Member of the Assembly of the Republic
- Incumbent
- Assumed office 26 March 2024
- Constituency: Guarda

Member of the Guarda Municipal Assembly
- Incumbent
- Assumed office 26 September 2021

Personal details
- Born: 20 September 1980 (age 45) Guarda, Portugal
- Party: Social Democratic Party
- Children: 2
- Alma mater: University of Beira Interior
- Occupation: Professor of business • economist • politician

= Dulcineia Moura =

Portuguese academic and politician

Dulcineia Catarina Moura de Sousa Coito (born 20 September 1980) is a Portuguese professor teaching at the Higher Institute of Business and Tourism (ISCET) in Porto. She has a PhD in economics from the University of Beira Interior, where she is a researcher at the Research Centre in Business Sciences (NECE).

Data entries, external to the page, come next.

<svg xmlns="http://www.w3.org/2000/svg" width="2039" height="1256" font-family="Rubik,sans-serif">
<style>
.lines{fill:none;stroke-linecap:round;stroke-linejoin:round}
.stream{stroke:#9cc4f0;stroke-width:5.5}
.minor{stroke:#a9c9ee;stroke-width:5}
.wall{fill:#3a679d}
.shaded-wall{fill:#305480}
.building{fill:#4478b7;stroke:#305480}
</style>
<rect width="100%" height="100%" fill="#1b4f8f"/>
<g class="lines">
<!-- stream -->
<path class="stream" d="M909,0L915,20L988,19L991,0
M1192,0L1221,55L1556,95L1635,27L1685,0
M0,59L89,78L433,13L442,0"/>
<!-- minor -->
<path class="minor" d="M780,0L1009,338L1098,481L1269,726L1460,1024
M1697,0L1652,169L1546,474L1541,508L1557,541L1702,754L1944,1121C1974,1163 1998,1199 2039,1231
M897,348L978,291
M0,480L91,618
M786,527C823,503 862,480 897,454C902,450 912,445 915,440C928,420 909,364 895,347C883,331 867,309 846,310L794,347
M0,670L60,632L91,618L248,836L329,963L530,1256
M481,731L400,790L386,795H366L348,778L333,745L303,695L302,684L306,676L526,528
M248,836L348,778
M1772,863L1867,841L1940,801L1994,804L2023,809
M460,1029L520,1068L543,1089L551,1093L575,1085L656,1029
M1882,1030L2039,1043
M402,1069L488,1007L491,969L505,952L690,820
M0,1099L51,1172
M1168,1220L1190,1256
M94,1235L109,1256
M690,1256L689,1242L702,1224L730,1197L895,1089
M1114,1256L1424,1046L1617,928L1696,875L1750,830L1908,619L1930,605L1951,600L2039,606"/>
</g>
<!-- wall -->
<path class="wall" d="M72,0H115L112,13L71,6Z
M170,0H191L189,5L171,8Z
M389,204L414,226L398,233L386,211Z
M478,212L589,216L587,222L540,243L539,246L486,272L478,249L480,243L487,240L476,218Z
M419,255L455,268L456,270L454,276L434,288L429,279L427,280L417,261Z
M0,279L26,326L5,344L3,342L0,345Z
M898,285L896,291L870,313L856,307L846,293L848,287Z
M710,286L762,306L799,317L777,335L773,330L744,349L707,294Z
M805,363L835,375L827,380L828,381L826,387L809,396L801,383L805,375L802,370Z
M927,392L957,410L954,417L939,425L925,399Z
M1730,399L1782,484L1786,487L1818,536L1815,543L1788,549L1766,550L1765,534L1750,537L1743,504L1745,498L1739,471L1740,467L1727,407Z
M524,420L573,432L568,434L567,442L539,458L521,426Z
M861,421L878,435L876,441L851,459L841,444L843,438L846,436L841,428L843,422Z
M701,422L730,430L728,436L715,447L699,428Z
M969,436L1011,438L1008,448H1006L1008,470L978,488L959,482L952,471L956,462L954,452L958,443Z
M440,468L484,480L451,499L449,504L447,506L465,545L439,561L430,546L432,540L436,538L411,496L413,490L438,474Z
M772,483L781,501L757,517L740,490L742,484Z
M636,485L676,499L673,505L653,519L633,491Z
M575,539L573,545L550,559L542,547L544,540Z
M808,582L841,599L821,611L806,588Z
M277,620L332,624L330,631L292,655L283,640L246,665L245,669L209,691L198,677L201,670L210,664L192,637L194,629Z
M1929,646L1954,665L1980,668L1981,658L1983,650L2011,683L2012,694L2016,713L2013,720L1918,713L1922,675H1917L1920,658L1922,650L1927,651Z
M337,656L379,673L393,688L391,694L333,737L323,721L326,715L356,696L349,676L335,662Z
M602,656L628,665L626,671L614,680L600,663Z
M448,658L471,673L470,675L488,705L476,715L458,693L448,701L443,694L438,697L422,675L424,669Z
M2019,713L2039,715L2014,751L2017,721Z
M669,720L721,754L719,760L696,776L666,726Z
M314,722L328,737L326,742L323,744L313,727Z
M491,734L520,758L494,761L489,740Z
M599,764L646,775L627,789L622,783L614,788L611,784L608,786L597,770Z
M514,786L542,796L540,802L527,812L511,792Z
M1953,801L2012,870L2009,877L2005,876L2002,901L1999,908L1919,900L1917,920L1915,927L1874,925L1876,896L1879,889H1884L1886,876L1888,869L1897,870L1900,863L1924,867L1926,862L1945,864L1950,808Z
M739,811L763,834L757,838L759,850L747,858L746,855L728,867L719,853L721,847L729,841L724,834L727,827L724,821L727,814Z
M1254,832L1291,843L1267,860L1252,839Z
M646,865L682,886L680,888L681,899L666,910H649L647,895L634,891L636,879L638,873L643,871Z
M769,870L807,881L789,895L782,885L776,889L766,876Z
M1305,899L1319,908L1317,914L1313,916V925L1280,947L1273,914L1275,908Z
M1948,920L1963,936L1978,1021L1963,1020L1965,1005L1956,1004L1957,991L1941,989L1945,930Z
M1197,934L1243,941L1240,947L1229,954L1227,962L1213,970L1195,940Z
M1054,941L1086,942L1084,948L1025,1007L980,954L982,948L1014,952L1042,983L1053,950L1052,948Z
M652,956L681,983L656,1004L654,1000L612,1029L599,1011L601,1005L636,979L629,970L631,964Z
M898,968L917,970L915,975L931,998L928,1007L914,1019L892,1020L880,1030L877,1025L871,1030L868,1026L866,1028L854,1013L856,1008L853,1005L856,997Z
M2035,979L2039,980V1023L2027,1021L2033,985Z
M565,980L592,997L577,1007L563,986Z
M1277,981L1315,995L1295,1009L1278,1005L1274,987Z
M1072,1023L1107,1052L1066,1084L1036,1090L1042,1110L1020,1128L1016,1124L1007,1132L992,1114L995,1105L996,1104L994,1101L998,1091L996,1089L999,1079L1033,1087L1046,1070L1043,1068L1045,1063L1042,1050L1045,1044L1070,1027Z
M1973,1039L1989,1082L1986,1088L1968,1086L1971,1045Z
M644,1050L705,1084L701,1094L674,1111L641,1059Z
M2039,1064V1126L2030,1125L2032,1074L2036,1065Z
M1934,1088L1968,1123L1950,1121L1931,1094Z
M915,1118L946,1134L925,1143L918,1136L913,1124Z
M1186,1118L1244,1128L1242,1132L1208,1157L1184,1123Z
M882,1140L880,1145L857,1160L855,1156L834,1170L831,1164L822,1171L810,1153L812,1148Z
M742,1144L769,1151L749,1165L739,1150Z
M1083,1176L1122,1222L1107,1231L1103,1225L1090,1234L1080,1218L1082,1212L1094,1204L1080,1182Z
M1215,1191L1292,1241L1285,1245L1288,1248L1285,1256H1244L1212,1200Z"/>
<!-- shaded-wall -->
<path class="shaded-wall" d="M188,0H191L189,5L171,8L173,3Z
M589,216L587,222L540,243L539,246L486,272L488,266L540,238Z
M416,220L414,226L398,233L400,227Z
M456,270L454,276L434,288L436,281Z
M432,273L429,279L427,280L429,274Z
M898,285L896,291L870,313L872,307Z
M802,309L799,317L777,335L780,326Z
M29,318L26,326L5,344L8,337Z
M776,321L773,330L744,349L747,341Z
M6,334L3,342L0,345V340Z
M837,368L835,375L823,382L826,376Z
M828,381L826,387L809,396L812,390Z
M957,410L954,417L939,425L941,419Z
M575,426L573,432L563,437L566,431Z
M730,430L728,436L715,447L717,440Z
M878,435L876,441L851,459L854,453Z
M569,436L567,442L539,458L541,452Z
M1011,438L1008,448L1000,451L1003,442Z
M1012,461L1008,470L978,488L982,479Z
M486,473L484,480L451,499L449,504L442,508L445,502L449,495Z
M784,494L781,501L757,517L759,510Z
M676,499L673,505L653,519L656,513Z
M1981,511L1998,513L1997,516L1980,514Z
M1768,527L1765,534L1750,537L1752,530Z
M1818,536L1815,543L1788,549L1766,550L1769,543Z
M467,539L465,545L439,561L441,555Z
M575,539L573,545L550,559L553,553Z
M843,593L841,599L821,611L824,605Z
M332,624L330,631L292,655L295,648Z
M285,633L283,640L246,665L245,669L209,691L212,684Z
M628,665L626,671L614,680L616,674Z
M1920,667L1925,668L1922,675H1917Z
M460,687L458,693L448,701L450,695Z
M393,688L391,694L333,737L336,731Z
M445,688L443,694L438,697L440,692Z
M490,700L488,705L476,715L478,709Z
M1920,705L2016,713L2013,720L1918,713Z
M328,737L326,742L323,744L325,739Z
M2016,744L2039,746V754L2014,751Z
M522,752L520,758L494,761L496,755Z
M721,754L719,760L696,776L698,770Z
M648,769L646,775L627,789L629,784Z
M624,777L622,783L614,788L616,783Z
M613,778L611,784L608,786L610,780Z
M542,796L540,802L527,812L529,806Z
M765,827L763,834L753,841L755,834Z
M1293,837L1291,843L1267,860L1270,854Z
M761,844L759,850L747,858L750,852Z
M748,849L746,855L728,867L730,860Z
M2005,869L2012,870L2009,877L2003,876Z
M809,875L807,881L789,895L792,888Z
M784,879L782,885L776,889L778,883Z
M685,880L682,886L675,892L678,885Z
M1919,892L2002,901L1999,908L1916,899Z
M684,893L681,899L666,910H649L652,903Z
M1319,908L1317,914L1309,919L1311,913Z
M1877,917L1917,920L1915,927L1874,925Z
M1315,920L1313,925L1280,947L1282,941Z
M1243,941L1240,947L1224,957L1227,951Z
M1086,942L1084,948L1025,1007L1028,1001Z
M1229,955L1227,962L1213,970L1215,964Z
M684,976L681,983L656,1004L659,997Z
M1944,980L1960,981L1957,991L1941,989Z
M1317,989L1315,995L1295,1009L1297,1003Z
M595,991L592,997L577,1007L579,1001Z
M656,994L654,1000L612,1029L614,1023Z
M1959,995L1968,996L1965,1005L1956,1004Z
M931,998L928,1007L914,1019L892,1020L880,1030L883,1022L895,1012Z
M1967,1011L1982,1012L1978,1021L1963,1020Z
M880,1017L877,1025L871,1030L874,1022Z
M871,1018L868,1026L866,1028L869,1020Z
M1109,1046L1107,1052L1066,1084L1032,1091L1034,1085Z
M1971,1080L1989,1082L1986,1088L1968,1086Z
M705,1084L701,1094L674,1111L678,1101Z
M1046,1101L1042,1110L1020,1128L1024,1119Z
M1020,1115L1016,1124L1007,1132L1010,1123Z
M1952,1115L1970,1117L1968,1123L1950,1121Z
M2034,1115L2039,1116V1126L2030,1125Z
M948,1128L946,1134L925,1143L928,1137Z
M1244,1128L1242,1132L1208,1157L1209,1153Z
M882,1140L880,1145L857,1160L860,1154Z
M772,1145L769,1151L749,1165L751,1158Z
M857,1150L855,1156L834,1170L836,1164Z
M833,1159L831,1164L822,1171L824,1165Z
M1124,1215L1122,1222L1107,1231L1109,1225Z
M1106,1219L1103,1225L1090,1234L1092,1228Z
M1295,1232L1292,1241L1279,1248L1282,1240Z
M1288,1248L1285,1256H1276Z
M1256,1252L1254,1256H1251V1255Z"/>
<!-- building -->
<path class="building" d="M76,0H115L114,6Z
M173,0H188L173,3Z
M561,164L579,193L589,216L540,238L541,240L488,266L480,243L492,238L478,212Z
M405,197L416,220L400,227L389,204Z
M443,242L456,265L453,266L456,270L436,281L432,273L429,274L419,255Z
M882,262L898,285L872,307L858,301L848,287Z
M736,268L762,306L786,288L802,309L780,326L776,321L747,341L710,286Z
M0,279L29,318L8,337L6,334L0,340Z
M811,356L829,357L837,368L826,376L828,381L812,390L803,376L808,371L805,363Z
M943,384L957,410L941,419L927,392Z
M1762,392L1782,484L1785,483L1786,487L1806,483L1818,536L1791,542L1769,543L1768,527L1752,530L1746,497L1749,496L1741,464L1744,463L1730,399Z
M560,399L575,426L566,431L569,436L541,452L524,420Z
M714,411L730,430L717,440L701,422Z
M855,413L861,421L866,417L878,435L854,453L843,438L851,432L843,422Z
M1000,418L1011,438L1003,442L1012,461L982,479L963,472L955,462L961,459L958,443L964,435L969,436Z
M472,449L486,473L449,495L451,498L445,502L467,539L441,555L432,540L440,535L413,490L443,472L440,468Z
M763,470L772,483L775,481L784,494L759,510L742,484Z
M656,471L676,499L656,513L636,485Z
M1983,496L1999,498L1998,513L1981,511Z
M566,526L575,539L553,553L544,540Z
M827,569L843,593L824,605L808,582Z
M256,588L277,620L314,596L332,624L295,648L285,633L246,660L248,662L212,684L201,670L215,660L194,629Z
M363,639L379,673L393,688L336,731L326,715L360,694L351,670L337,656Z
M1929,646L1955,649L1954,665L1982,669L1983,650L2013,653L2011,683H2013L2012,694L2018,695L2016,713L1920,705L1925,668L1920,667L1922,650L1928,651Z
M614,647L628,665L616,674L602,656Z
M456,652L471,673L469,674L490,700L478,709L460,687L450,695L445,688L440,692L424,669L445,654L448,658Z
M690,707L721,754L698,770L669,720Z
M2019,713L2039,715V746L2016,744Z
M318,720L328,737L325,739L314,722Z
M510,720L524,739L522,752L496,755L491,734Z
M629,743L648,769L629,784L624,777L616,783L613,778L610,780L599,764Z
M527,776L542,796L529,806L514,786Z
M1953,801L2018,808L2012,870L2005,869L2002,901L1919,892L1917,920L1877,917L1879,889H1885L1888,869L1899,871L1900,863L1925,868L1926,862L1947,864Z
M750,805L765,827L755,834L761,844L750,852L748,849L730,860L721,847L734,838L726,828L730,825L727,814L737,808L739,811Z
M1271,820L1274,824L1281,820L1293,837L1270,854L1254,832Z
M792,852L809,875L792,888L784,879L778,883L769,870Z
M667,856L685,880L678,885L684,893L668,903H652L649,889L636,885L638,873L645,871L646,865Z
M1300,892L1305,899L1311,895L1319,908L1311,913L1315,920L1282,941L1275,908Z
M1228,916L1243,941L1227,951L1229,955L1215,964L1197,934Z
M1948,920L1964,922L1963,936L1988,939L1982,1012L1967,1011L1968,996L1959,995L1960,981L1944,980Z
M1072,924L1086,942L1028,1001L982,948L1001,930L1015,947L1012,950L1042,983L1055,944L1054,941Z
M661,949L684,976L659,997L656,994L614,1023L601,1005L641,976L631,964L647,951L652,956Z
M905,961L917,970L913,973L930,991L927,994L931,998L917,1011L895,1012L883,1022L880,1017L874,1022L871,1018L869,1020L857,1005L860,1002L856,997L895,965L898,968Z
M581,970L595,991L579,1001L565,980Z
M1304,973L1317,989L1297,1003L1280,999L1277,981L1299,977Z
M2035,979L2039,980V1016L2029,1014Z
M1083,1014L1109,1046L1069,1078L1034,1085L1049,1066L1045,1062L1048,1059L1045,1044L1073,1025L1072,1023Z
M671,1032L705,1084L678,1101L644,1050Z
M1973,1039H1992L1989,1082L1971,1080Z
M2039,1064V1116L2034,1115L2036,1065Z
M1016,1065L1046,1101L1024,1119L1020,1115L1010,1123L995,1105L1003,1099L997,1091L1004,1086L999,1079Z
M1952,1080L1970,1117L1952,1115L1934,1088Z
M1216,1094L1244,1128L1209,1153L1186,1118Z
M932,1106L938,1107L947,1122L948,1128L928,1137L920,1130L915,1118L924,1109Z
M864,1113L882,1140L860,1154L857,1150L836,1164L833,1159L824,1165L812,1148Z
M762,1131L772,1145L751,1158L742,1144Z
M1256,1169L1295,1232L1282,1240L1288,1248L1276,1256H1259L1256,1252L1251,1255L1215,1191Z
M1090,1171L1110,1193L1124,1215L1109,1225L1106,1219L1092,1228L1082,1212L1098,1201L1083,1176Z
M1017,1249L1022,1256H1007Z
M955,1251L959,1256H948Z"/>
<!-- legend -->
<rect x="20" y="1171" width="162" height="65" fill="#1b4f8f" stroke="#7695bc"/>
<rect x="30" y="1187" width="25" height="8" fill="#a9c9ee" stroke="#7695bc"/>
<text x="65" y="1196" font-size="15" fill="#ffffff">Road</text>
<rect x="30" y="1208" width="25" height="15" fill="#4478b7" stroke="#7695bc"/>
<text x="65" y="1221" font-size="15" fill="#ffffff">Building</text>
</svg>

In March 2024 she was elected to the Portuguese parliament as a representative of the Democratic Alliance for Guarda.

==Education==
Moura was born on 20 September 1980. She obtained a post-graduate degree in territorial marketing and a PhD in economics from the University of Beira Interior. Her doctorate thesis was titled "Determining factors of innovative performance in Portuguese companies: cooperation, absorptive capacity and public policies" and aimed to better understand whether firm cooperation and absorptive capacity foster success in seeking public financial support for innovation activities and, by doing so, how they contribute to innovation output. She concluded that as the level of absorptive capacity in Portuguese firms increases, so the demand for public financial support from the European Union to stimulate innovation also increases.

==Career==
Moura is a researcher as a member of the Scientific Council of the NECE – Research Centre in Business Sciences (at the University of Beira Interior). Her professional career has concentrated on regional development, tourism promotion and cross-border cooperation projects. She is the executive coordinator of Território do Côa - Associação de Desenvolvimento Regional, which promotes tourism to the Côa River valley of Portugal. Moura is also a higher education teacher at ISCET in Porto, and also works as a business consultant and as a guest speaker to regional and tourist promotion initiatives, with the aim of promoting innovation and fostering entrepreneurial skills. She is the author or co-author of several books and regularly contributes articles to local and regional newspapers in the Guarda area.

==Political career==
Moura is a member of the Social Democratic Party of Portugal (PSD), in which capacity she became a deputy in the municipal assembly of Guarda and represented Guarda in the Assembly of the intermunicipal community of the Beiras e Serra da Estrela. In January 2024 she was chosen as head of the Democratic Alliance (AD) list of candidates for the three seats in the Assembly of the Republic allocated to Guarda. Despite the AD winning over one-third of the votes in the constituency, she was the only representative of the Alliance to be elected. Her campaign had focused on a mix of national and local issues. She was re-elected in the 2025 election called after the prime minister, Luís Montenegro, lost a confidence vote.